As the 2016 Presidential election cycle has entered full swing, it is apparent that income inequality will be a major talking points for candidates from both sides of the ring. However, when the causes are discussed of income inequality are discussed, often forgotten is the large income disparity between college and high school graduates. Income gaps between college graduates and high school graduates have reached a 50 year high, according to researchers from the Pew Research Center. In 2013, recent college graduates made, on average, over 17,000$ more per year than those with only a high school diploma – more than double the gap in 1965 (inflation adjusted). In fact, the average salary of high-school graduates has actually decreased by over 3,000$ since 1965, again, after inflation adjustments. The solution here seems simple, to help fix the income gap we need to get more of America’s youth into college. Sounds easy right? Not so fast. In addition to the rising importance of college degrees, they are rising even faster in cost.
It’s no secret that four-year college tuition rates have skyrocketed over the past few decades, almost tripling since 1980. In the last six years alone tuition at public universities has risen over 21%, and there is no end in sight. Climbing tuition rates are a huge problem and limit social mobility, thereby maintaining our socio-economic imbalance – but at least people know about it, they are trying to do something about it. It’s one thing to face an uphill battle combating costs that are alive and well in the public conscious, what about the one that aren’t?
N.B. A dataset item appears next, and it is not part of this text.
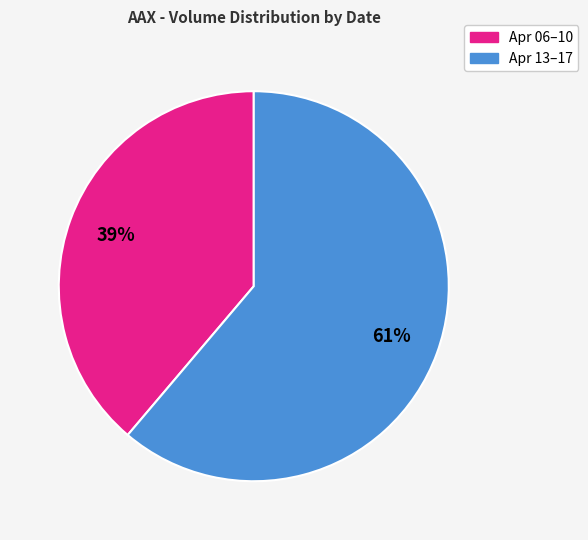

How many segments does this pie chart have?

2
Remember that 6 year, 21% increase in college tuition? What if I told you prices for room and board have risen the same amount, in the same period? According to College Board the cost of room and board at public universities has risen about 20% since 2009. And private universities are almost as bad, having increased their room and board prices by about 17% of the same time – and many private institutions require their students to live on campus.
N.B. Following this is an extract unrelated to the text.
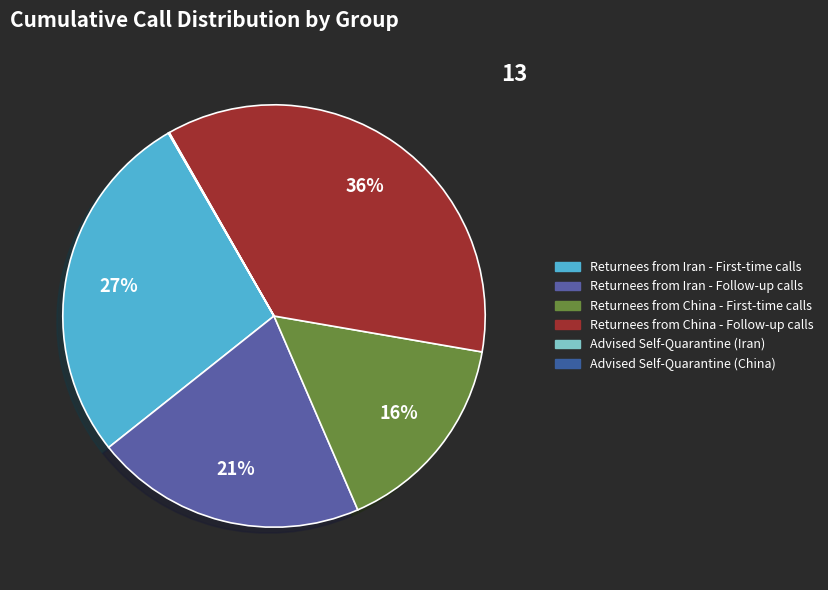

Which category has the biggest portion of the pie?

Returnees from China - Follow-up calls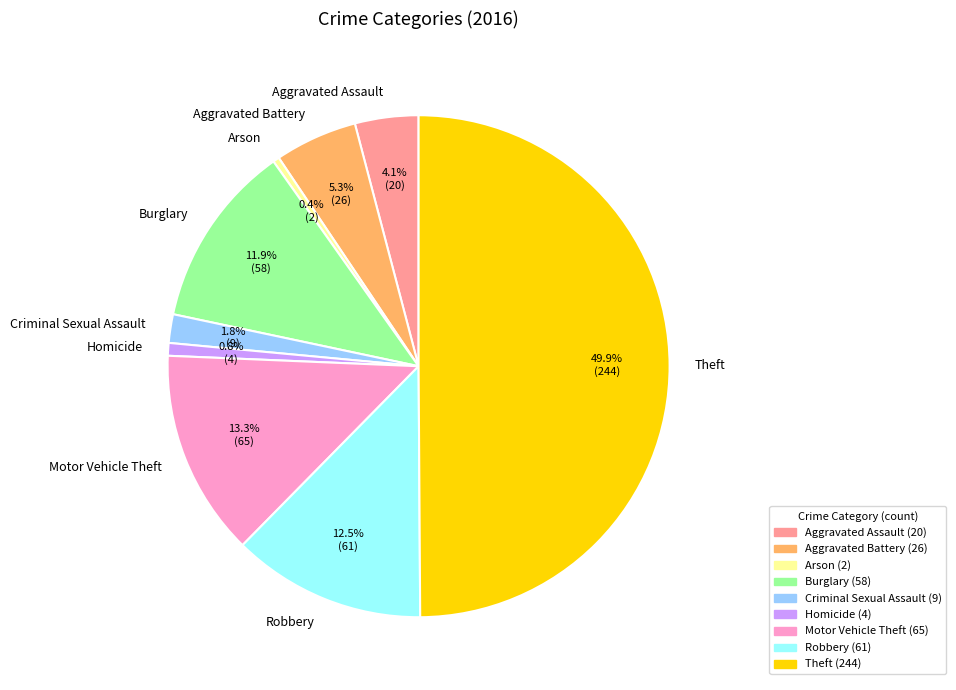

Is the sum of Arson and Robbery greater than half?

No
According to Richard Vetter, director of the Center for College Affordability and Productivity, “This is the untold story… we focus on tuition, but we need to look at other costs too.”
As combating the rising costs of four-year universities continues to gain steam, avoiding the wrath of the media, politicians, parents, and students has become a priority for many universities – but not at the cost of minimizing the costs of attending school. In order to alleviate societal pressures universities have turned to alternative methods of increasing their profits. “One way to make tuition prices go up more slowly is to make room and board go up more rapidly,” says George Washington education professor Sandy Baum.
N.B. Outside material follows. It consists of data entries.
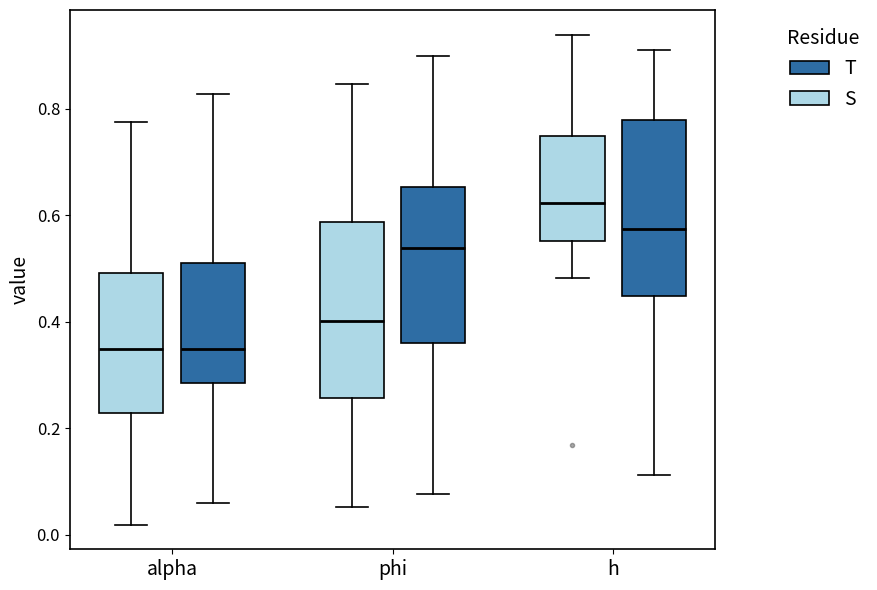

Reading left to right, transcribe this box plot: for each box, give where its median line is, the range the box spans, and where its two whiskers end, as read against the y-axis. The values are not printed on the chart, so give them approximately, as read against the axis.

alpha (S): median 0.36, box 0.22 to 0.50, whiskers 0.02 to 0.78
alpha (T): median 0.34, box 0.28 to 0.52, whiskers 0.06 to 0.82
phi (S): median 0.40, box 0.26 to 0.58, whiskers 0.06 to 0.84
phi (T): median 0.54, box 0.36 to 0.66, whiskers 0.08 to 0.90
h (S): median 0.62, box 0.56 to 0.74, whiskers 0.48 to 0.94
h (T): median 0.58, box 0.44 to 0.78, whiskers 0.12 to 0.92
Vetter takes a dim outlook on this practice, “I hate to use ‘ripping students off.’ But they’re using their monopoly position to disguise the true cost of the price of college.”
Fostering a system that allows for the students from lower income families to attend college, and graduate without mountains of debt, needs to be a priority for increasing social mobility and shrinking our unprecedented wealth gap. But just as fighting tuition increases has gained a following, the need to shift focus and incorporate the total cost of college becomes apparent. It is not enough slow tuition increases if the overall price of obtaining a degree continues to increase.